Série d'exercices:
1. D'après l'extrait sur la série « Maid », sur quelle île Alex trouve-t-elle un emploi de femme de ménage ?
2. Prolongez la critique de la série « Maid » après sa dernière phrase.

Extrait à lire:
Alex, jeune femme sans emploi, vit avec son conjoint et sa fille Maddy dans un bungalow aux abords de Miami. Une nuit, après une énième dispute avec son compagnon ivre, elle part sans le sou (ou presque) avec son enfant et trouve un emploi de femme de ménage sur l’île de Fisher Island. Comble de malchance, dans cette situation plus que précaire, sa famille ne semble pas en mesure de lui apporter une aide quelconque. Elle refuse de voir un père aux abonnés absents dès lors que sa mère avait fui en Alaska avec sa fille sous le bras. Quant à Paula (la mère en question), elle brille surtout par son irresponsabilité, vivant également dans une caravane où elle s’imagine devenir une artiste peintre reconnue. Dans ces circonstances, cette femme égocentrique et exubérante, fuyant la réalité de la vie et se comportant comme une enfant, ne peut être une personne ressource pour Alex qui va dès lors entamer un véritable chemin de croix.

 

 

« Maid » est une série très intéressante qui met en lumière bon nombre de sujets passionnants. En premier lieu, il y a cette description d’une Amérique qui ne fait pas de cadeaux à ses exclus. On constate une nouvelle fois ce que l’on savait déjà mais qu’il n’est jamais inutile de rappeler, qu’il est bien difficile pour une femme seule, sans qualifications et avec une enfant à charge de s’en sortir, surtout quand les liens familiaux sont dysfonctionnels. D’un point de vue administratif, pas les bons papiers, pas de voitures et les portes se ferment devant la possibilité d’accéder à un logement décent. Quant aux conditions de travail soumises à la volonté de clients capricieux (plus ils sont riches et plus ils le sont), elles se résument à un salaire misérable qui se réduit comme peau de chagrin au moindre pépin ou contre-temps que des conditions de vie difficiles peuvent facilement engendrer. Garder sa dignité malgré le traitement institutionnel imposé aux plus démunis est évidemment essentiel mais demande une résilience de tous les instants. En ce sens, la série traite avec justesse d’une réalité qu’il serait bien osé de remettre en cause.

Données fournies:
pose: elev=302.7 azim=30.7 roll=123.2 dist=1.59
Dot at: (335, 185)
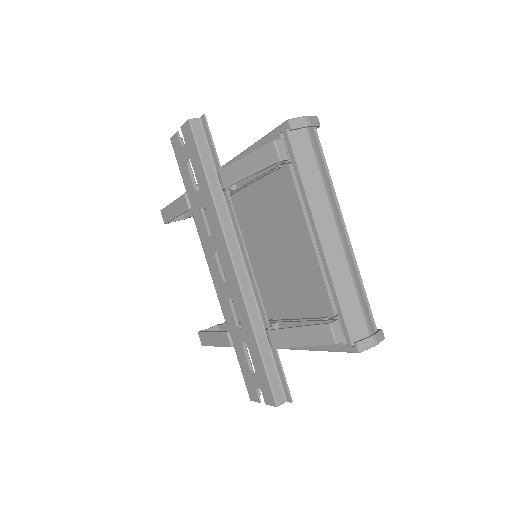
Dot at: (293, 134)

Corrigé des exercices:
1. Sur l'île de Fisher Island.

2.
Dans un second temps, « Maid » soulève la question de la maltraitance conjugale quand celle-ci ne se présente pas directement sous forme de violences physiques ou sexuelles. C’est clairement le point fort de la série. Et si l’amour est une chose magnifique, il faut parfois accepter les souffrances qui l’accompagnent. Alors, à quel moment peut-on affirmer que la barrière de la violence conjugale a été franchie ? Une relation amoureuse comporte son lot de gestes déplacés ou de paroles blessantes que chaque individu percevra plus ou moins intensément selon son vécu et sa sensibilité. Ainsi, les émotions éprouvées et l’emprise psychologique qu’une personne peut exercer sur une autre sont des éléments difficilement quantifiables.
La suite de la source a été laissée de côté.